=== Begin Enclosure ===
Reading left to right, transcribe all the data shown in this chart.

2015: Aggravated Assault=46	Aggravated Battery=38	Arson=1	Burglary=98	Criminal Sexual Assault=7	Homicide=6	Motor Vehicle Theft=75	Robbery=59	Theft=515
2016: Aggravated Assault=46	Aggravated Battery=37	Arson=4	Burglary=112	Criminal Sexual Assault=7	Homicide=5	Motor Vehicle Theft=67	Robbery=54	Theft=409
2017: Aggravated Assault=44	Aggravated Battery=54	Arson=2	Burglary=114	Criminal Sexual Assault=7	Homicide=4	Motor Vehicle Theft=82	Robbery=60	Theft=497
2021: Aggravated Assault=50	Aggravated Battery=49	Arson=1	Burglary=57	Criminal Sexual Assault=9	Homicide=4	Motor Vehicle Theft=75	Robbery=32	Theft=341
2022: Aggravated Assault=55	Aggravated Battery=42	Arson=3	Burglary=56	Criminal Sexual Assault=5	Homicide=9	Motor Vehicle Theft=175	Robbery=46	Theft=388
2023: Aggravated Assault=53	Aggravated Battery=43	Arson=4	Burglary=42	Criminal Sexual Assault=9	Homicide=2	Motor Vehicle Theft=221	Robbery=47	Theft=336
=== End Enclosure ===
» **YOUR GOAL**:
Please copy every one of the records above word for word, leaving nothing out and changing nothing.

» **SOLUTION FOR THIS PROBLEM**:
Reading left to right, transcribe all the data shown in this chart.

2015: Aggravated Assault=46	Aggravated Battery=38	Arson=1	Burglary=98	Criminal Sexual Assault=7	Homicide=6	Motor Vehicle Theft=75	Robbery=59	Theft=515
2016: Aggravated Assault=46	Aggravated Battery=37	Arson=4	Burglary=112	Criminal Sexual Assault=7	Homicide=5	Motor Vehicle Theft=67	Robbery=54	Theft=409
2017: Aggravated Assault=44	Aggravated Battery=54	Arson=2	Burglary=114	Criminal Sexual Assault=7	Homicide=4	Motor Vehicle Theft=82	Robbery=60	Theft=497
2021: Aggravated Assault=50	Aggravated Battery=49	Arson=1	Burglary=57	Criminal Sexual Assault=9	Homicide=4	Motor Vehicle Theft=75	Robbery=32	Theft=341
2022: Aggravated Assault=55	Aggravated Battery=42	Arson=3	Burglary=56	Criminal Sexual Assault=5	Homicide=9	Motor Vehicle Theft=175	Robbery=46	Theft=388
2023: Aggravated Assault=53	Aggravated Battery=43	Arson=4	Burglary=42	Criminal Sexual Assault=9	Homicide=2	Motor Vehicle Theft=221	Robbery=47	Theft=336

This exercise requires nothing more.